Democrats and others have argued that Trump has behaved outrageously in relation to
the documents and that the case should end with a prosecution. Trump and his
defenders have played down the affair, characterizing it as either politically
motivated or blown out of proportion.
Trump’s lawyers appeared to principally advance the argument that the justice
department’s request last week to Cannon to regain access to about 100 documents
marked classified should not be granted, because Trump may have secretly
declassified those documents.
The FBI seized from Mar-a-Lago about 11,000 documents and 48 empty folders marked
classified.

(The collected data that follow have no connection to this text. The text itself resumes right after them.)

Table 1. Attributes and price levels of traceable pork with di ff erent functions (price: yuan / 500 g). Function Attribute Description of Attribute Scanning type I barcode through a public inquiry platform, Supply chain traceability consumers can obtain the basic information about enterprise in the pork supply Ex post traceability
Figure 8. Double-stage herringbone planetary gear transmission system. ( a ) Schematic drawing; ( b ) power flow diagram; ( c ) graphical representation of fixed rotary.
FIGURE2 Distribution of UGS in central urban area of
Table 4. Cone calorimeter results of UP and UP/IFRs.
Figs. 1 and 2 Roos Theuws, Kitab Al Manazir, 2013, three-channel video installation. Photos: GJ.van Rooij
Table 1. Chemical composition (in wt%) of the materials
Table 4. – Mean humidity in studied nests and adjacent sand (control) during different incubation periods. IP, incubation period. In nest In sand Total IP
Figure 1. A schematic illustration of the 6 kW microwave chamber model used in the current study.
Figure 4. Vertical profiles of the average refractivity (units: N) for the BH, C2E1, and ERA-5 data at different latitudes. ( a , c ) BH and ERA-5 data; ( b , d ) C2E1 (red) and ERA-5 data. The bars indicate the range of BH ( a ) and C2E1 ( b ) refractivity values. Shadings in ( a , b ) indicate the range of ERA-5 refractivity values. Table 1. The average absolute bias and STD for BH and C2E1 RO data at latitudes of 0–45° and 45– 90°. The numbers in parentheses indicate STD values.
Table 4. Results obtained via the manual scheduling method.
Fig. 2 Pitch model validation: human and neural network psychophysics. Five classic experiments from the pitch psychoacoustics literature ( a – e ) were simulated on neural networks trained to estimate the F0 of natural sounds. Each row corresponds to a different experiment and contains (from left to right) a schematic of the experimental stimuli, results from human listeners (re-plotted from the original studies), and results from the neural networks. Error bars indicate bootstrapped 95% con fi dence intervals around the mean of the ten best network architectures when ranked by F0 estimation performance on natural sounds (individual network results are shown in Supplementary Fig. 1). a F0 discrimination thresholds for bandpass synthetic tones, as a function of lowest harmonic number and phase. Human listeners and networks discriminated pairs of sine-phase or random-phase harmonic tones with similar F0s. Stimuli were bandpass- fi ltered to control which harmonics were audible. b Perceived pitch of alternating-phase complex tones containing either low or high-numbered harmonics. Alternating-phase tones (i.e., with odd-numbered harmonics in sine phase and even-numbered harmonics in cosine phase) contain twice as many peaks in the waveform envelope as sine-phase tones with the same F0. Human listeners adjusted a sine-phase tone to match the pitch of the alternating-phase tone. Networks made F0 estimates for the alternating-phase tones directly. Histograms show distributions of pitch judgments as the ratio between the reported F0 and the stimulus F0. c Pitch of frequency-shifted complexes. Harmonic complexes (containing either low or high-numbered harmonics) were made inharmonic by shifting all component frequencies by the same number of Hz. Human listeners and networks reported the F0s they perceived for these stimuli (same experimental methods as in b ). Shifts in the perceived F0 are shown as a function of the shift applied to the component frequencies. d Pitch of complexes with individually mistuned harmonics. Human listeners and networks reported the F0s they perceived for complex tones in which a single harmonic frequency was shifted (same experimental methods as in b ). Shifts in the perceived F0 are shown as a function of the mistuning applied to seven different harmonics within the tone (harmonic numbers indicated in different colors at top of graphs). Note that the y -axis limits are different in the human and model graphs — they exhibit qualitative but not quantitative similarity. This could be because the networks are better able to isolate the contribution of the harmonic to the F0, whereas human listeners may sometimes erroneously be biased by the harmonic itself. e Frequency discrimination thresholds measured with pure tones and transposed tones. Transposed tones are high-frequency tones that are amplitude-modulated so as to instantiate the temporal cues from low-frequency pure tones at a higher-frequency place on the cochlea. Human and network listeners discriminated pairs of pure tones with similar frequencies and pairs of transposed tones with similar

The risk assessment into the empty folders, for instance, was to be
completed by the FBI – but Cannon’s order threw that review into limbo, the justice
department said.
But in the new filing, Trump’s lawyers – without explicitly stating so – suggested
that the special master needed to examine those 100 documents for potential
privilege protections before prosecutors or the FBI could look at them, because
Trump may have declassified them.
The question about whether the documents seized from Mar-a-Lago marked classified –
even after Trump’s lawyers represented to the government it had complied with a
subpoena demanding any documents marked classified – were actually declassified has
become a central issue in the case.
For weeks, Trump and his allies have claimed the documents marked classified stored
at Mar-a-Lago were declassified subject to a “standing declassification order” –
though his lawyers have never actually said this in court filings, which require
statements to be wholly truthful.
The latest filing from the Trump legal team, as with previous court submissions,
once more danced around whether Trump actually declassified the materials without
cutting either way, and left unclear whether he had actually designated some of the
seized materials personal records.
The Trump legal team in the filing offered a particularly unusual reading of the
Presidential Records Act, on which the entire legal argument is based, claiming the
provision that says the National Archives “shall” become the custodian of
presidential records, did not mean that it “must”.